Segment Start: DATA PROVIDED
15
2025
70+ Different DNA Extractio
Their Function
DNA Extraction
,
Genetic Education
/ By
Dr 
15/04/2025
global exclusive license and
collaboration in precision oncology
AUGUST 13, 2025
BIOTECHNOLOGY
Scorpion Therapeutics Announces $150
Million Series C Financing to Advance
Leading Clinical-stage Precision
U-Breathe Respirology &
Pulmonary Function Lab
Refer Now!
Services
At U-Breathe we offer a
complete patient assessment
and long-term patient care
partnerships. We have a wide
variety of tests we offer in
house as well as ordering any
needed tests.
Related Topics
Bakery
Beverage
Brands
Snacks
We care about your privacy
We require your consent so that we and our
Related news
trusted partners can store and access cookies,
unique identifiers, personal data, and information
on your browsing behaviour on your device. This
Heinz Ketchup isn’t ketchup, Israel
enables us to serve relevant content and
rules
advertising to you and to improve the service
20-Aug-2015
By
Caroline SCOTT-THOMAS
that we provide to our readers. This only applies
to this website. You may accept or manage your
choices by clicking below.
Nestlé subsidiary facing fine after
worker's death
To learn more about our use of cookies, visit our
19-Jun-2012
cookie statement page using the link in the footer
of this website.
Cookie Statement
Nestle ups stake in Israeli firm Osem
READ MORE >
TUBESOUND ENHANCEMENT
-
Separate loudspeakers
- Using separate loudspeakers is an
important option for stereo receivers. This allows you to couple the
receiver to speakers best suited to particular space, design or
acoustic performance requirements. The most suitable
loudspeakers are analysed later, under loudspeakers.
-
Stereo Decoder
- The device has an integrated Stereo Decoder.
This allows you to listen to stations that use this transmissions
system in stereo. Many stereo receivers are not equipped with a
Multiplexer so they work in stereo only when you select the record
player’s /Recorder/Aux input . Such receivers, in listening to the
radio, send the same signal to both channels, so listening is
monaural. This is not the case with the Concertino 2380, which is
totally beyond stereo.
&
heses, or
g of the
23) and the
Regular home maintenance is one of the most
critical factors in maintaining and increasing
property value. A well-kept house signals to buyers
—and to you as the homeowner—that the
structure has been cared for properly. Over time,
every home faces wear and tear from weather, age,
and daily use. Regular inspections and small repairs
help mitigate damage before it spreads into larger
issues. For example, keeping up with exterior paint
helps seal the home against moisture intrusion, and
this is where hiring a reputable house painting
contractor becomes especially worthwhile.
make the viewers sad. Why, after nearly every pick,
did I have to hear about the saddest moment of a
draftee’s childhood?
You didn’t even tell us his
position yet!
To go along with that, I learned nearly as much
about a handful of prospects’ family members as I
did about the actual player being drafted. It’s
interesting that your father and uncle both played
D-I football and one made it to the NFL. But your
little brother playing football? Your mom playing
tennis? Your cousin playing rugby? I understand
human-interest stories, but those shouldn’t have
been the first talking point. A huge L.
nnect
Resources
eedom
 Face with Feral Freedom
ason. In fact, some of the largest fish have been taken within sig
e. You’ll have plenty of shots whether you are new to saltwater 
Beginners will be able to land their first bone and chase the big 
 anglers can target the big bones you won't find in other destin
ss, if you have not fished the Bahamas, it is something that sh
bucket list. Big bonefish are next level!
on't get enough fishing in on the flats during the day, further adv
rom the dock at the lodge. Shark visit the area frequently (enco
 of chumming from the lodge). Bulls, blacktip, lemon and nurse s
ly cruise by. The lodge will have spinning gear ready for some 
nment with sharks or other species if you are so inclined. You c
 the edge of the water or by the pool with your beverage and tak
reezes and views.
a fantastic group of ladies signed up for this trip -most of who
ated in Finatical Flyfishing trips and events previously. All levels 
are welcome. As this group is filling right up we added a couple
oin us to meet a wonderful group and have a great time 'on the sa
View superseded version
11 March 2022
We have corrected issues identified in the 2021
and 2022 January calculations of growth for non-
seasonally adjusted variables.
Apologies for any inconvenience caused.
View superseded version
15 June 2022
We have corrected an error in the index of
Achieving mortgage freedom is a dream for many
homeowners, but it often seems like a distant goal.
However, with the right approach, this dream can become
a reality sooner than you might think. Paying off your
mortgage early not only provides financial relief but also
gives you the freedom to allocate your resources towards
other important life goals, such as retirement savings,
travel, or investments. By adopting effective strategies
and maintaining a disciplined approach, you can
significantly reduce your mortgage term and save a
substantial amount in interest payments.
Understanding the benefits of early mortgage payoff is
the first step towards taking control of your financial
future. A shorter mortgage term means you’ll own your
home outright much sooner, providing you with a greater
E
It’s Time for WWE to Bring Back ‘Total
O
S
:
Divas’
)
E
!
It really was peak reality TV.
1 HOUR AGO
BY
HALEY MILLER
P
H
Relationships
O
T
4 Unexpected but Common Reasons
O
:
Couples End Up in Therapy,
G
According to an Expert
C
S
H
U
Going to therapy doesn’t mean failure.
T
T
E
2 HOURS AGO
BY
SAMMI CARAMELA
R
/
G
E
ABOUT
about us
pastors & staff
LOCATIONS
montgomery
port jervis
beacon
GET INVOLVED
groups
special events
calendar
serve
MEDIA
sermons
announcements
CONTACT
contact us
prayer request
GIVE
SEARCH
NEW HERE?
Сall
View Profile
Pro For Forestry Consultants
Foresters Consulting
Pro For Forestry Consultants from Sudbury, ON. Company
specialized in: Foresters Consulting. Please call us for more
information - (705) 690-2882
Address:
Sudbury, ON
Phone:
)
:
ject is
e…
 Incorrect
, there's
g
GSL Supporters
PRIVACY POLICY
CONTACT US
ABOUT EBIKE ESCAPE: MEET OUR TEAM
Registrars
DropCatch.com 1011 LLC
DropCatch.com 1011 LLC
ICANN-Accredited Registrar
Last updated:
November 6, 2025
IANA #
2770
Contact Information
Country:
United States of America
Segment End: DATA PROVIDED
* _THE TASK_: Give the data again exactly, line for line.

* _EXPECTED ANSWER_:
15
2025
70+ Different DNA Extractio
Their Function
DNA Extraction
,
Genetic Education
/ By
Dr 
15/04/2025
global exclusive license and
collaboration in precision oncology
AUGUST 13, 2025
BIOTECHNOLOGY
Scorpion Therapeutics Announces $150
Million Series C Financing to Advance
Leading Clinical-stage Precision
U-Breathe Respirology &
Pulmonary Function Lab
Refer Now!
Services
At U-Breathe we offer a
complete patient assessment
and long-term patient care
partnerships. We have a wide
variety of tests we offer in
house as well as ordering any
needed tests.
Related Topics
Bakery
Beverage
Brands
Snacks
We care about your privacy
We require your consent so that we and our
Related news
trusted partners can store and access cookies,
unique identifiers, personal data, and information
on your browsing behaviour on your device. This
Heinz Ketchup isn’t ketchup, Israel
enables us to serve relevant content and
rules
advertising to you and to improve the service
20-Aug-2015
By
Caroline SCOTT-THOMAS
that we provide to our readers. This only applies
to this website. You may accept or manage your
choices by clicking below.
Nestlé subsidiary facing fine after
worker's death
To learn more about our use of cookies, visit our
19-Jun-2012
cookie statement page using the link in the footer
of this website.
Cookie Statement
Nestle ups stake in Israeli firm Osem
READ MORE >
TUBESOUND ENHANCEMENT
-
Separate loudspeakers
- Using separate loudspeakers is an
important option for stereo receivers. This allows you to couple the
receiver to speakers best suited to particular space, design or
acoustic performance requirements. The most suitable
loudspeakers are analysed later, under loudspeakers.
-
Stereo Decoder
- The device has an integrated Stereo Decoder.
This allows you to listen to stations that use this transmissions
system in stereo. Many stereo receivers are not equipped with a
Multiplexer so they work in stereo only when you select the record
player’s /Recorder/Aux input . Such receivers, in listening to the
radio, send the same signal to both channels, so listening is
monaural. This is not the case with the Concertino 2380, which is
totally beyond stereo.
&
heses, or
g of the
23) and the
Regular home maintenance is one of the most
critical factors in maintaining and increasing
property value. A well-kept house signals to buyers
—and to you as the homeowner—that the
structure has been cared for properly. Over time,
every home faces wear and tear from weather, age,
and daily use. Regular inspections and small repairs
help mitigate damage before it spreads into larger
issues. For example, keeping up with exterior paint
helps seal the home against moisture intrusion, and
this is where hiring a reputable house painting
contractor becomes especially worthwhile.
make the viewers sad. Why, after nearly every pick,
did I have to hear about the saddest moment of a
draftee’s childhood?
You didn’t even tell us his
position yet!
To go along with that, I learned nearly as much
about a handful of prospects’ family members as I
did about the actual player being drafted. It’s
interesting that your father and uncle both played
D-I football and one made it to the NFL. But your
little brother playing football? Your mom playing
tennis? Your cousin playing rugby? I understand
human-interest stories, but those shouldn’t have
been the first talking point. A huge L.
nnect
Resources
eedom
 Face with Feral Freedom
ason. In fact, some of the largest fish have been taken within sig
e. You’ll have plenty of shots whether you are new to saltwater 
Beginners will be able to land their first bone and chase the big 
 anglers can target the big bones you won't find in other destin
ss, if you have not fished the Bahamas, it is something that sh
bucket list. Big bonefish are next level!
on't get enough fishing in on the flats during the day, further adv
rom the dock at the lodge. Shark visit the area frequently (enco
 of chumming from the lodge). Bulls, blacktip, lemon and nurse s
ly cruise by. The lodge will have spinning gear ready for some 
nment with sharks or other species if you are so inclined. You c
 the edge of the water or by the pool with your beverage and tak
reezes and views.
a fantastic group of ladies signed up for this trip -most of who
ated in Finatical Flyfishing trips and events previously. All levels 
are welcome. As this group is filling right up we added a couple
oin us to meet a wonderful group and have a great time 'on the sa
View superseded version
11 March 2022
We have corrected issues identified in the 2021
and 2022 January calculations of growth for non-
seasonally adjusted variables.
Apologies for any inconvenience caused.
View superseded version
15 June 2022
We have corrected an error in the index of
Achieving mortgage freedom is a dream for many
homeowners, but it often seems like a distant goal.
However, with the right approach, this dream can become
a reality sooner than you might think. Paying off your
mortgage early not only provides financial relief but also
gives you the freedom to allocate your resources towards
other important life goals, such as retirement savings,
travel, or investments. By adopting effective strategies
and maintaining a disciplined approach, you can
significantly reduce your mortgage term and save a
substantial amount in interest payments.
Understanding the benefits of early mortgage payoff is
the first step towards taking control of your financial
future. A shorter mortgage term means you’ll own your
home outright much sooner, providing you with a greater
E
It’s Time for WWE to Bring Back ‘Total
O
S
:
Divas’
)
E
!
It really was peak reality TV.
1 HOUR AGO
BY
HALEY MILLER
P
H
Relationships
O
T
4 Unexpected but Common Reasons
O
:
Couples End Up in Therapy,
G
According to an Expert
C
S
H
U
Going to therapy doesn’t mean failure.
T
T
E
2 HOURS AGO
BY
SAMMI CARAMELA
R
/
G
E
ABOUT
about us
pastors & staff
LOCATIONS
montgomery
port jervis
beacon
GET INVOLVED
groups
special events
calendar
serve
MEDIA
sermons
announcements
CONTACT
contact us
prayer request
GIVE
SEARCH
NEW HERE?
Сall
View Profile
Pro For Forestry Consultants
Foresters Consulting
Pro For Forestry Consultants from Sudbury, ON. Company
specialized in: Foresters Consulting. Please call us for more
information - (705) 690-2882
Address:
Sudbury, ON
Phone:
)
:
ject is
e…
 Incorrect
, there's
g
GSL Supporters
PRIVACY POLICY
CONTACT US
ABOUT EBIKE ESCAPE: MEET OUR TEAM
Registrars
DropCatch.com 1011 LLC
DropCatch.com 1011 LLC
ICANN-Accredited Registrar
Last updated:
November 6, 2025
IANA #
2770
Contact Information
Country:
United States of America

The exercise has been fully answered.